Reproduce exactly the lines from the top of the records below through the line holding "35: (418, 306, 1.66)".

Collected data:
§ §
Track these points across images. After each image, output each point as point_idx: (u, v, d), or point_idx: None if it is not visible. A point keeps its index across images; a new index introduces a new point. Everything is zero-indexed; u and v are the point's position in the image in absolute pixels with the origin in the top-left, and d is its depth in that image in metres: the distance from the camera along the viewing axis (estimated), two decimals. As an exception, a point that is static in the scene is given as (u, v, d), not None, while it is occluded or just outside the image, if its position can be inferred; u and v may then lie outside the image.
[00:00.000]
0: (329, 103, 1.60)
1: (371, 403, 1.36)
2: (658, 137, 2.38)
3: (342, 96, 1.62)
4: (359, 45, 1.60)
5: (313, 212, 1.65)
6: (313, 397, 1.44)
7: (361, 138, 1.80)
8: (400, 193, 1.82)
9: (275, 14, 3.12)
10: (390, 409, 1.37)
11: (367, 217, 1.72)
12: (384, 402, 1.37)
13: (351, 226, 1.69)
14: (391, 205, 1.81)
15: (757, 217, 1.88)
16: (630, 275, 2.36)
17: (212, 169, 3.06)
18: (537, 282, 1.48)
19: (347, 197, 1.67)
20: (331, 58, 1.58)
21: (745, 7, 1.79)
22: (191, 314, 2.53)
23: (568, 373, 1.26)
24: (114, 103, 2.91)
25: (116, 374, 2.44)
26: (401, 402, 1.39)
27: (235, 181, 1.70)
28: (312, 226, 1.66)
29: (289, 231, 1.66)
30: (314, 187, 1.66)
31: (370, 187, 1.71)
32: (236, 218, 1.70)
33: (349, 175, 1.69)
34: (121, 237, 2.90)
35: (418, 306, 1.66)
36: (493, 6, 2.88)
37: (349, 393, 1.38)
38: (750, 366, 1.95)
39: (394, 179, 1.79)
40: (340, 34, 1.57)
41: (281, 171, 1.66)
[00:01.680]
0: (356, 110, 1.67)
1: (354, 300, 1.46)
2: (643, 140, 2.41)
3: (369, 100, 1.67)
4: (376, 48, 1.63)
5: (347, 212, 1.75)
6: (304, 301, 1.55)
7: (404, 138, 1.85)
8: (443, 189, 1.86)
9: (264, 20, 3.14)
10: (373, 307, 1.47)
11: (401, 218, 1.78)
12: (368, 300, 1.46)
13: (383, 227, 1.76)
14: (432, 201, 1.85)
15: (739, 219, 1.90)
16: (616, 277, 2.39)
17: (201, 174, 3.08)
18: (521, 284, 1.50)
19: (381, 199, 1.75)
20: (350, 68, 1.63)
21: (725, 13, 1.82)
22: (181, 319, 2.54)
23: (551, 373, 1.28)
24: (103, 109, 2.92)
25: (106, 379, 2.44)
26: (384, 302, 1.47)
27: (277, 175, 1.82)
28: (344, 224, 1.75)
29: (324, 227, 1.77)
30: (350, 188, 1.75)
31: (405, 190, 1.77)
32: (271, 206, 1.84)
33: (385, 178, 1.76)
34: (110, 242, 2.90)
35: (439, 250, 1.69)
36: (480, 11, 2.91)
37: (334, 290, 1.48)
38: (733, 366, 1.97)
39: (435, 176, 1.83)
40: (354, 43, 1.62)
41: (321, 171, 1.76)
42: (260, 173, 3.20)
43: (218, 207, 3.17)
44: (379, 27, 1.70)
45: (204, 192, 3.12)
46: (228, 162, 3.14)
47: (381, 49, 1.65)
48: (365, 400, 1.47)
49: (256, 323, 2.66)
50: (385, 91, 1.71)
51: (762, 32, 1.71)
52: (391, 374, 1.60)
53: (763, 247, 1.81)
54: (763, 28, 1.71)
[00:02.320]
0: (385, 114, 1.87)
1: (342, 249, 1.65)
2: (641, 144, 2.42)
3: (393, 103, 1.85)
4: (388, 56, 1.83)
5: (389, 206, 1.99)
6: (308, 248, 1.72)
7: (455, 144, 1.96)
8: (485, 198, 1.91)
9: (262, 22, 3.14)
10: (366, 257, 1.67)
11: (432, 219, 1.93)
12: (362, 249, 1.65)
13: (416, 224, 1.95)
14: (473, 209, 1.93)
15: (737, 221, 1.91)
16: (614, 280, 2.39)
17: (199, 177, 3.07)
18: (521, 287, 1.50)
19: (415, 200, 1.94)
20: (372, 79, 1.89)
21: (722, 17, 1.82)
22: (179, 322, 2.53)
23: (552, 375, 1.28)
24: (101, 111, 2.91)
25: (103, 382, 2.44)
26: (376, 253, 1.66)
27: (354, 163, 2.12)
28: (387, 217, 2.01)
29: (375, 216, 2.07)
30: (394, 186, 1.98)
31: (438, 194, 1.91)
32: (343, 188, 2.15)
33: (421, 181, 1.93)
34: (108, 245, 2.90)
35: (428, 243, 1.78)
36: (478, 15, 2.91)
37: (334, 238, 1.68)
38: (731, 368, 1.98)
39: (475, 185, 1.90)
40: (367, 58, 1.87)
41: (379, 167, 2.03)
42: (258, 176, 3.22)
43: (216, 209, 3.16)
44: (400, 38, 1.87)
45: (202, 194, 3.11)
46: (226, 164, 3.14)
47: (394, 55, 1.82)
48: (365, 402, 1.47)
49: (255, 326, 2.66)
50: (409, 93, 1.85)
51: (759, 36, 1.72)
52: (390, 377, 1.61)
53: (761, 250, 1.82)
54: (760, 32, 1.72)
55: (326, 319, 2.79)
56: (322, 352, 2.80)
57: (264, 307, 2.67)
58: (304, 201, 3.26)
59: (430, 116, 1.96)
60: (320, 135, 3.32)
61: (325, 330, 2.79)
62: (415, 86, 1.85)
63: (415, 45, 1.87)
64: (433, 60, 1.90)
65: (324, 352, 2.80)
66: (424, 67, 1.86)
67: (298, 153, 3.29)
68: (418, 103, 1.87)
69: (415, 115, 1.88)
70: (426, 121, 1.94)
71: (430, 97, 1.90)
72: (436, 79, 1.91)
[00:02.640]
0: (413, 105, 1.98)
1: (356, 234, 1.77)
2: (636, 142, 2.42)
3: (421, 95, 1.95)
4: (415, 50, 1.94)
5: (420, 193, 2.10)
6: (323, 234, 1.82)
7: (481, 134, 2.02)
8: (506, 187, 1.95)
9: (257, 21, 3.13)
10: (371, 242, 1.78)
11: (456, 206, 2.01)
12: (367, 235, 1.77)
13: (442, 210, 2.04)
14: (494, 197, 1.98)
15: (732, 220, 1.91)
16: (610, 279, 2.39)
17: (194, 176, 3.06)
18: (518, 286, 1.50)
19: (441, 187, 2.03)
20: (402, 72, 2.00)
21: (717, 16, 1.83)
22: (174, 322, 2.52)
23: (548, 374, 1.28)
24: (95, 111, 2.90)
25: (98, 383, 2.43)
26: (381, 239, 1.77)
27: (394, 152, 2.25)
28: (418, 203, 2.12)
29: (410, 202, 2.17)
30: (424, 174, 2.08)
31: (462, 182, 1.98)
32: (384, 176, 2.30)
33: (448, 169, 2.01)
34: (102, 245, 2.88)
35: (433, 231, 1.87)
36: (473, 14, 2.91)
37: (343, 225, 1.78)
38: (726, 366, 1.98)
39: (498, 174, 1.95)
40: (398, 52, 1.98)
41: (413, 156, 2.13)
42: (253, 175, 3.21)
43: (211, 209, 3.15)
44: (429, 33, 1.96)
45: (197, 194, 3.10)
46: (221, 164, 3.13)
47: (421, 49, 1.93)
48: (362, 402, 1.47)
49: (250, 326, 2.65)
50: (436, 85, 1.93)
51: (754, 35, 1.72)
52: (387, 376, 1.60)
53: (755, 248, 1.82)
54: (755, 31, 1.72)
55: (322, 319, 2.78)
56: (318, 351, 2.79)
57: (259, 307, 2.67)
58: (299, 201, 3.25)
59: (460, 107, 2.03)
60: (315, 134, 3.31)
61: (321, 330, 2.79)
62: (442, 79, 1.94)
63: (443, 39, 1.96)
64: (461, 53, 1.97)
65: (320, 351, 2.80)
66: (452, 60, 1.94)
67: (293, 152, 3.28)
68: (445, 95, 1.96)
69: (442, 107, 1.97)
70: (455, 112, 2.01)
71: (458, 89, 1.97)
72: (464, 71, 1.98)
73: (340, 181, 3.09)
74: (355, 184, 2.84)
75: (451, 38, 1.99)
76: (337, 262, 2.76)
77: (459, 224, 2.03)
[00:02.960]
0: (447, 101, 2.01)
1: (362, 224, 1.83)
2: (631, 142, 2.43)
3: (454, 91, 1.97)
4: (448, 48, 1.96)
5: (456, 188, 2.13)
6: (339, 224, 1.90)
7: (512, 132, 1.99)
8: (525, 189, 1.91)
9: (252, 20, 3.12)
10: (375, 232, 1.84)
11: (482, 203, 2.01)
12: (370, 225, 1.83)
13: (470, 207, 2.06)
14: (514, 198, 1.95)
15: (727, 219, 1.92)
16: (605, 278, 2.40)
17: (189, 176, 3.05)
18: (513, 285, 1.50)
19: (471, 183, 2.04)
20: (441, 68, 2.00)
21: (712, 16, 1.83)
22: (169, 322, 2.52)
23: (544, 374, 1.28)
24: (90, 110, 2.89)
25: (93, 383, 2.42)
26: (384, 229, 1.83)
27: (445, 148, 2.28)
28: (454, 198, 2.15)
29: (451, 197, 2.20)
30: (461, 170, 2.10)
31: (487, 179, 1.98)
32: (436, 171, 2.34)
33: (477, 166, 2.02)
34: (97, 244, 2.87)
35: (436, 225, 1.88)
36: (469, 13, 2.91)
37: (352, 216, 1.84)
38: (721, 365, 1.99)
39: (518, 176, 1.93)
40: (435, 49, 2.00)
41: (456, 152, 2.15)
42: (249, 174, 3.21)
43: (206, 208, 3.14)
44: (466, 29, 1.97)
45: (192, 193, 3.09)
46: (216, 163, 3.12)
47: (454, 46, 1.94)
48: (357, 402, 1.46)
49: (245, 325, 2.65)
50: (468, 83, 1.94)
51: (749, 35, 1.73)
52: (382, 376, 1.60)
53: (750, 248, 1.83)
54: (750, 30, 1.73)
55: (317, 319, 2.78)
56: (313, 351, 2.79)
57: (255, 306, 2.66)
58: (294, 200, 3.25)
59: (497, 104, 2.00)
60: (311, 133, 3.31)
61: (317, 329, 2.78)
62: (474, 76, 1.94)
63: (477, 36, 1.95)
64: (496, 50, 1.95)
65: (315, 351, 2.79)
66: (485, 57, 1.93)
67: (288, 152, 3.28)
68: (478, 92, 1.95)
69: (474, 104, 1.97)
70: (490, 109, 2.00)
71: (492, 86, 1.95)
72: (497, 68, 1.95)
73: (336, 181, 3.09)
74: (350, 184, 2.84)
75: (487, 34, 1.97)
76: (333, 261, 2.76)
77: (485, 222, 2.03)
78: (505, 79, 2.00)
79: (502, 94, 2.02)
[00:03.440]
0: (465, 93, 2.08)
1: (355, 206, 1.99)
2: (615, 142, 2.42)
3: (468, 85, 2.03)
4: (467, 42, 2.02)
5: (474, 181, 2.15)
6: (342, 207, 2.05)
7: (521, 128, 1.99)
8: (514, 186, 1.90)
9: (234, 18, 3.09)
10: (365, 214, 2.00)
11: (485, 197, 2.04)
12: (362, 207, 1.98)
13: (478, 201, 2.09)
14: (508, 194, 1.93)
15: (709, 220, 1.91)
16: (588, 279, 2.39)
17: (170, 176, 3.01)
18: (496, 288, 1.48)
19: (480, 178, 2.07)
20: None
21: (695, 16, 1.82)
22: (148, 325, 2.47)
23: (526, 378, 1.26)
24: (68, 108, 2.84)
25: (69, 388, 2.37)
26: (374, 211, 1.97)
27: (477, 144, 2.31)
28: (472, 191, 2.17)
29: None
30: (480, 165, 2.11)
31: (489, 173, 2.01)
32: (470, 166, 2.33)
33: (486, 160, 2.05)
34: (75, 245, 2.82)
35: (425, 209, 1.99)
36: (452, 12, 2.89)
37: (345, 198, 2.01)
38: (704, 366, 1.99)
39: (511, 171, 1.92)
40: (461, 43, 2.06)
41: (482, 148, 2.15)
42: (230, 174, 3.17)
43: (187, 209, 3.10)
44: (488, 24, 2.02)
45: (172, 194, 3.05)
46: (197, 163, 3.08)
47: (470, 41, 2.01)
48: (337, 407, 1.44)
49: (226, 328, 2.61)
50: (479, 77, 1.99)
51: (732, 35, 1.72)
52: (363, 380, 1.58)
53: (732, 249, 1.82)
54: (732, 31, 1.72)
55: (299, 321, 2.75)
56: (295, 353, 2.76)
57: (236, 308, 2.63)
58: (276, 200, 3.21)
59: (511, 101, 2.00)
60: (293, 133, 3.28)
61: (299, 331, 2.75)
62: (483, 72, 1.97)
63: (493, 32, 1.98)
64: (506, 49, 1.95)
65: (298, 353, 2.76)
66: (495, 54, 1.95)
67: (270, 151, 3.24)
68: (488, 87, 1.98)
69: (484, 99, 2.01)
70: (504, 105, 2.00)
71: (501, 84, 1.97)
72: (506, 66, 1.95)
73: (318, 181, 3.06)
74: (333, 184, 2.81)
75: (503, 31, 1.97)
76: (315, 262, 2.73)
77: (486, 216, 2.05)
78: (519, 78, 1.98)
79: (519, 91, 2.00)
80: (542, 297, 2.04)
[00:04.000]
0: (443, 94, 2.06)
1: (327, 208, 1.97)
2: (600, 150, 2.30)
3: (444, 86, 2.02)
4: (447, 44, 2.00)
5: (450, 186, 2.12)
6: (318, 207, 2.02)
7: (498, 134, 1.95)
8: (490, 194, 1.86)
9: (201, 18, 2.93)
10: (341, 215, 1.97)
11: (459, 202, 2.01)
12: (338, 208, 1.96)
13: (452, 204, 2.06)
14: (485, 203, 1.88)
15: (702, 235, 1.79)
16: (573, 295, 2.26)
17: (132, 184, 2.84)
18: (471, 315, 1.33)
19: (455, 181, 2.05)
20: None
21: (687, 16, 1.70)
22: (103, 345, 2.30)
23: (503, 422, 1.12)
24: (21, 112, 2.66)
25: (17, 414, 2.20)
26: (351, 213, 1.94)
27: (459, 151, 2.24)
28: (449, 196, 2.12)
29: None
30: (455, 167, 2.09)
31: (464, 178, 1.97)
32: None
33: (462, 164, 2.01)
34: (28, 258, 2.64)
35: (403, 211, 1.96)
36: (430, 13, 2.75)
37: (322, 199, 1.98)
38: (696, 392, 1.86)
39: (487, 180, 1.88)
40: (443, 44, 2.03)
§ §
> _Output for this exercise_:
Track these points across images. After each image, output each point as point_idx: (u, v, d), or point_idx: None if it is not visible. A point keeps its index across images; a new index introduces a new point. Everything is zero-indexed; u and v are the point's position in the image in absolute pixels with the origin in the top-left, and d is its depth in that image in metres: the distance from the camera along the viewing axis (estimated), two decimals. As an exception, a point that is static in the scene is given as (u, v, d), not None, while it is occluded or just outside the image, if its position can be inferred; u and v may then lie outside the image.
[00:00.000]
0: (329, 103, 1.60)
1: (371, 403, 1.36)
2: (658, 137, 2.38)
3: (342, 96, 1.62)
4: (359, 45, 1.60)
5: (313, 212, 1.65)
6: (313, 397, 1.44)
7: (361, 138, 1.80)
8: (400, 193, 1.82)
9: (275, 14, 3.12)
10: (390, 409, 1.37)
11: (367, 217, 1.72)
12: (384, 402, 1.37)
13: (351, 226, 1.69)
14: (391, 205, 1.81)
15: (757, 217, 1.88)
16: (630, 275, 2.36)
17: (212, 169, 3.06)
18: (537, 282, 1.48)
19: (347, 197, 1.67)
20: (331, 58, 1.58)
21: (745, 7, 1.79)
22: (191, 314, 2.53)
23: (568, 373, 1.26)
24: (114, 103, 2.91)
25: (116, 374, 2.44)
26: (401, 402, 1.39)
27: (235, 181, 1.70)
28: (312, 226, 1.66)
29: (289, 231, 1.66)
30: (314, 187, 1.66)
31: (370, 187, 1.71)
32: (236, 218, 1.70)
33: (349, 175, 1.69)
34: (121, 237, 2.90)
35: (418, 306, 1.66)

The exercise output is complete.